Analysing the impact of deletion variants on susceptibility
Richard Goodman
Source:vignettes/DeletionVariantsCatB3.Rmd
DeletionVariantsCatB3.Rmd1. Introduction
Infections caused by extended-spectrum beta-lactamase (ESBL)-producing Enterobacterales (ESBL-E) are a critical global health threat, often leaving clinicians with few treatment options beyond last-resort carbapenems.
In Malawi, first-line treatment for sepsis shifted from chloramphenicol (CHL) to ceftriaxone (CRO) in 2004, this was followed by a notable re-emergence of CHL susceptibility as its clinical use declined (Musicha et al., 2017).
A recent study (Graf et al., 2024) revealed that this “resensitisation” is frequently driven by the stable degradation of resistance genes rather than their total loss from the population.

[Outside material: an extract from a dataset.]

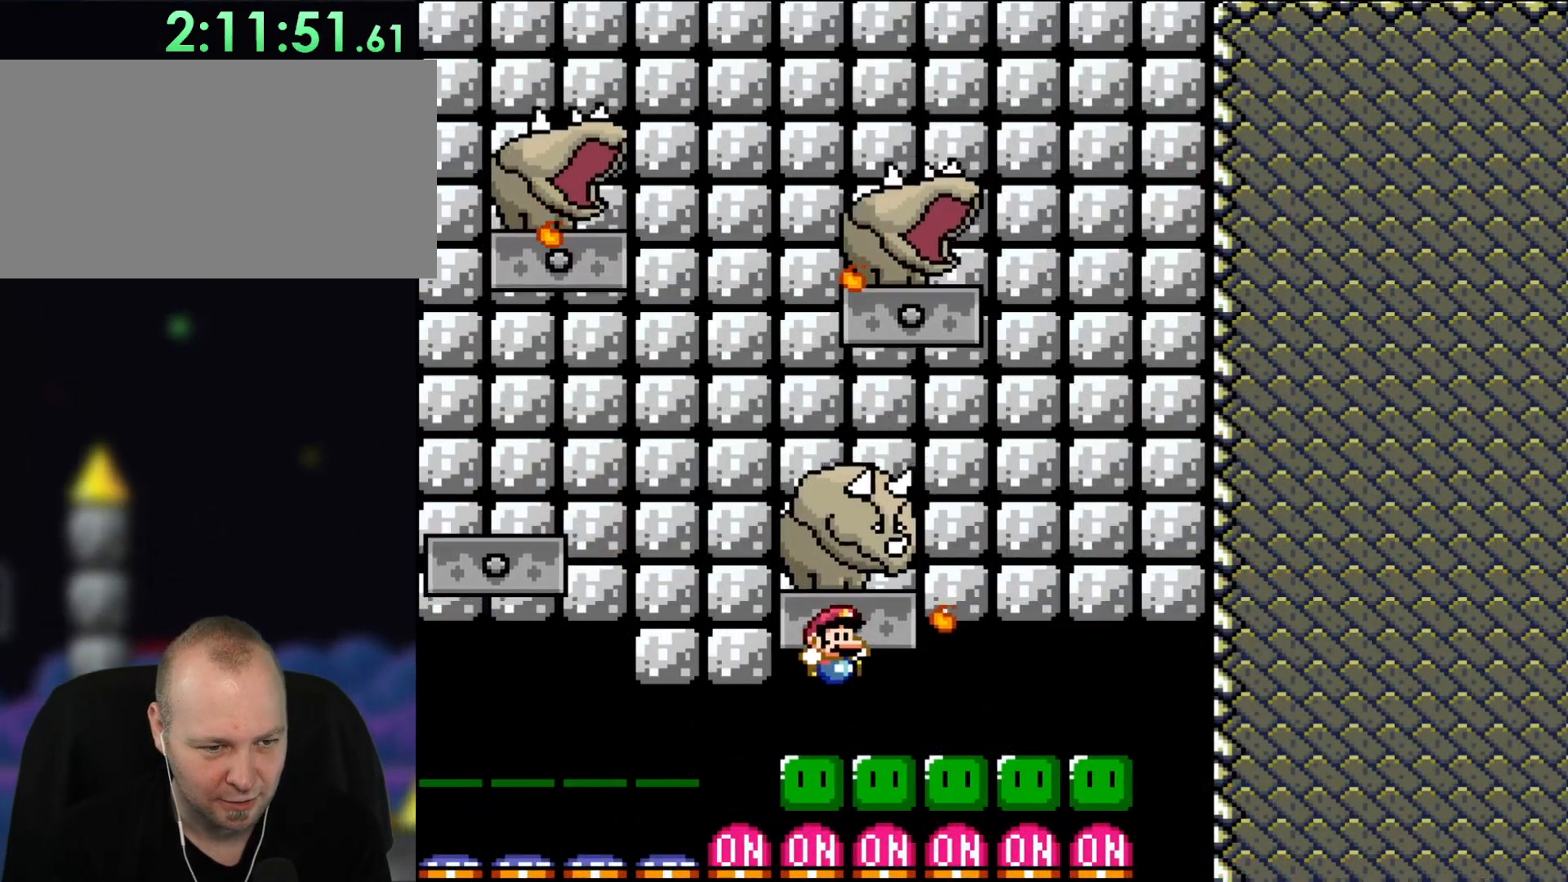
{"buttons": ["B", "Y", "DPAD_RIGHT"], "events": [[17, "DPAD_RIGHT", "down"], [100, "DPAD_RIGHT", "up"], [133, "DPAD_RIGHT", "down"], [150, "DPAD_RIGHT", "up"], [400, "B", "up"], [400, "DPAD_RIGHT", "down"], [450, "B", "down"]]}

Specifically, insertion sequences like IS26 and IS5 have been identified as key drivers; IS26 causes truncations in catB3 (creating the non-functional variant catB4), while IS5 can integrate into the promoter of catA1, effectively silencing its transcription.
Here we analyse a matched phenotype/genotype dataset used in the (Graf et al., 2024) study and publicly available datasets from NCBI to investigate these genotype-phenotype mismatches with the AMRgen package.
1.1 Sourcing data from the DASSIM study
One of the datasets used to highlight genotype-phenotype mismatches in the Graf et al., 2024 paper was the “Developing an antimicrobial strategy for sepsis in Malawi” (DASSIM) dataset (Lewis et al. 2022).
The DASSIM study was an observational study of patients with sepsis admitted to Queen Elizabeth Central Hospital, Blantyre, Malawi. The aim was to understand the drivers of acquisition and long term carriage of ESBL-E in sepsis survivors. The DASSIM dataset contains faecal samples from community patients, inpatients and sepsis patients.
All genomic data was short-read sequenced on Illumina platforms at the Wellcome Sanger Institute.
Antimicrobial sensitivity testing (AST) was carried out on a subset of isolates using the disc-diffusion method using British Society for Antimicrobial Chemotherapy (BSAC) guidelines (https://bsac.org.uk/). AST was carried out for meropenem, amikacin, chloramphenicol, ciprofloxacin, co-trimoxazole and gentamicin.
However this dataset only contains the interpreted phenotype data (S/I/R) which is what we work with in this example.
1.1a DASSIM Genotype data
We downloaded genome data from the following papers:
Colonization dynamics of extended-spectrum beta-lactamase-producing Enterobacterales in the gut of Malawian adults Nat. Microbiol. 7, 1593–1604 (2022). Joseph M Lewis, Madalitso Mphasa, Rachel Banda, Matthew Beale, Eva Heinz, Jane Mallewa, Christopher Jewell, Nicholas R Thomson, Nicholas A Feasey
Genomic analysis of extended-spectrum beta-lactamase (ESBL) producing Escherichia coli colonising adults in Blantyre, Malawi reveals previously undescribed diversity Microb. Genom. 9, mgen001035 (2023). Joseph M Lewis, Madalitso Mphasa, Rachel Banda, Matthew Beale, Jane Mallewa, Catherine Anscombe, Allan Zuza, Adam P Roberts, Eva Heinz, Nicholas Thomson, Nicholas A Feasey
Genomic and antigenic diversity of colonising Klebsiella pneumoniae isolates mirrors that of invasive isolates in Blantyre, Malawi Microb. Genom. 8, 000778 (2022). Joseph M Lewis, Madalitso Mphasa, Rachel Banda, Matthew Beale, Jane Mallewa, Eva Heinz, Nicholas Thomson, Nicholas A Feasey
The genomes are deposited in the European Nucleotide Archive (ENA) under the project IDs PRJEB26677 and PRJEB36486.
The fastq files were downloaded, processed with cutadapt, filtered to >Q20 with FASTQC, and assembled with SPAdes v3.11.1 as described in Graf et al., 2024.
Antimicrobial resistance genes (ARGs) were called with AMRFinderPlus
v4.0.23 to produce the data frame (DASSIM_geno), which is included in
the AMRgen package as a data object DASSIM_geno.
1.1b DASSIM Phenotype data
We downloaded the AST data from the blantyreESBL Github from Dr. Joe Lewis at https://github.com/joelewis101/blantyreESBL/raw/refs/heads/main/data/btESBL_pheno.rda.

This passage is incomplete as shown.